Ainsi donc, le français progresse constamment et par les classes supérieures, et par la bourgeoisie, et par les classes inférieures. Cet envahissement et ces triomphes confirment précisément la thèse que je soutiens : à savoir que, grâce à un nombre très considérable de facteurs favorables, le français devient naturellement, de préférence à tout autre idiome, la langue auxiliaire du groupe de civilisation européen.


V. — CONCLUSION

Les Germains, les Latins et les Slaves ont plus de penchant pour le français que pour l’anglais, les Anglo-Saxons plus de penchant pour le français que pour l’allemand.
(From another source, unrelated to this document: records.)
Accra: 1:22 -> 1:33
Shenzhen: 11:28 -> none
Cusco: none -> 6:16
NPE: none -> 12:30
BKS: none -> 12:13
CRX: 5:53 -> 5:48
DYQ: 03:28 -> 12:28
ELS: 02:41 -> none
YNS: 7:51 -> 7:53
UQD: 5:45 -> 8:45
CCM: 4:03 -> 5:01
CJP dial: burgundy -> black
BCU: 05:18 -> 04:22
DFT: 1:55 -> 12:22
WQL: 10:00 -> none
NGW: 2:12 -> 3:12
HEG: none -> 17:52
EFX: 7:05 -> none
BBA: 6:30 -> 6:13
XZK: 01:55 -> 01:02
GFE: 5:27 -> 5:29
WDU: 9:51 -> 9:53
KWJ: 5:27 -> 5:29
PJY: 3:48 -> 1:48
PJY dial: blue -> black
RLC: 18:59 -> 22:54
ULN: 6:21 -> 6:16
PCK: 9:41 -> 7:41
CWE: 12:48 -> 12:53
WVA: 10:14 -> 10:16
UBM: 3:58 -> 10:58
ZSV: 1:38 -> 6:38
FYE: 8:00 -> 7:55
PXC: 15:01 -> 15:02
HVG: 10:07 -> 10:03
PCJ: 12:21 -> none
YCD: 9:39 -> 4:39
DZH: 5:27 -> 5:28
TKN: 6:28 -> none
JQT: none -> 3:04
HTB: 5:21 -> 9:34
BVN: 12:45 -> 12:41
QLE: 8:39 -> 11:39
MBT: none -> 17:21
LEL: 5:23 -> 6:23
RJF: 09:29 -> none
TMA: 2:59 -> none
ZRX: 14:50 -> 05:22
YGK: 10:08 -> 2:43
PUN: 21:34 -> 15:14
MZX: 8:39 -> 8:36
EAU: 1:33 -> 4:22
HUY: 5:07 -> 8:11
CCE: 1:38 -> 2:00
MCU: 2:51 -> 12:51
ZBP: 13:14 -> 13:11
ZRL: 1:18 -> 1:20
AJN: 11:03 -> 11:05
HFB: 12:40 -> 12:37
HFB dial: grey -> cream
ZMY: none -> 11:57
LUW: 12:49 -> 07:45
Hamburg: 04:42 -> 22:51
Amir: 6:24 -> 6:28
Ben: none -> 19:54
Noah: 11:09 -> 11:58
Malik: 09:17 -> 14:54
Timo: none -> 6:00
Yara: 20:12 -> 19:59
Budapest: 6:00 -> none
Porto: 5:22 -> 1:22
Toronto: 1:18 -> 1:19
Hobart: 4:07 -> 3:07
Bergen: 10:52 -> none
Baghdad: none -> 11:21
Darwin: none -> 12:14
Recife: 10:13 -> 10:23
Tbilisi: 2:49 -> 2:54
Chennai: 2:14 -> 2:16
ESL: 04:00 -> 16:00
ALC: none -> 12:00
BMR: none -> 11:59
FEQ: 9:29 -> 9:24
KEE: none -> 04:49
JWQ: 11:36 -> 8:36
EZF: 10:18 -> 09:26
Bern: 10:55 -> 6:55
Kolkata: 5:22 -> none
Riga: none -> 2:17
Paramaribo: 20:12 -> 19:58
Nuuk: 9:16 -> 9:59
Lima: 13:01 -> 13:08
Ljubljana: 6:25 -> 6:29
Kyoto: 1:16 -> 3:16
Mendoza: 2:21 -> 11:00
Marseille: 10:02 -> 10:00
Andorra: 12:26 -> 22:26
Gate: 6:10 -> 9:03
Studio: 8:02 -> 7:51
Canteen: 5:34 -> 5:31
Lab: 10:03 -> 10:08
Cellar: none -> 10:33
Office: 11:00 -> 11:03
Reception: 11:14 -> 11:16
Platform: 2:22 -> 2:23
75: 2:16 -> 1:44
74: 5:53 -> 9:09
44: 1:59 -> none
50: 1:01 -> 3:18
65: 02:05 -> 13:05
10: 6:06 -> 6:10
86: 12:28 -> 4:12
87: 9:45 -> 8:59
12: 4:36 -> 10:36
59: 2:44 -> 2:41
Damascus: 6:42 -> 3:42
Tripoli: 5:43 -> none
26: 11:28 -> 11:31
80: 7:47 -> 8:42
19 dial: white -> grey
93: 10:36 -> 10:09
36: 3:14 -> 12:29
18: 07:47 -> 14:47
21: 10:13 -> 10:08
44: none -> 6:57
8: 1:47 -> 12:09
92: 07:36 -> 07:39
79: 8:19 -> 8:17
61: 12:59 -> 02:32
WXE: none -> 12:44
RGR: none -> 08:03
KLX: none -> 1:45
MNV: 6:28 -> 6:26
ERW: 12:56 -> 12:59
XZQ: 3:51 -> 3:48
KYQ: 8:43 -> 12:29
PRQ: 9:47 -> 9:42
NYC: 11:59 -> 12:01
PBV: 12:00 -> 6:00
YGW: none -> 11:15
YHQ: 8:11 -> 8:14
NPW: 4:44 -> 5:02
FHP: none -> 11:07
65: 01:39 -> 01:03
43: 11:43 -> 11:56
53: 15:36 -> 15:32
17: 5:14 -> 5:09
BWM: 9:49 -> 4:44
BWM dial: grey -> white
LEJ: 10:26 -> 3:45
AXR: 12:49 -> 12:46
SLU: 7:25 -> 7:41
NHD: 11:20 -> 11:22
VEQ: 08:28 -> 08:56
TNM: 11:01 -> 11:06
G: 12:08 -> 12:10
Par suite de cette circonstance, c’est le français qui a le plus de chances de devenir la langue auxiliaire du groupe européen. Telles sont les conjonctures actuelles. Seront-elles les mêmes dans quatre ou cinq siècles ? Assurément personne ne peut le dire, mais, en fait, à quoi sert-il de s’en préoccuper ? Il est vain de vouloir faire des prophéties pour des époques éloignées. Il pourrait arriver sans doute que l’anglais fût adopté comme langue auxiliaire par toute la population de l’Inde et de la Chine : alors il pèserait d’un poids si lourd dans l’économie du monde qu’il l’emporterait sur tout autre idiome. Mais cela peut aussi ne pas arriver. Dans tous les cas, cela n’arrivera pas de sitôt. Pour amener les foules indiennes et chinoises à s’amalgamer à la culture européenne, il faudra un temps très long. Pendant cette période, rien n’empêche le français de continuer ses progrès dans le groupe européen jusqu’à le conquérir entièrement comme langue auxiliaire.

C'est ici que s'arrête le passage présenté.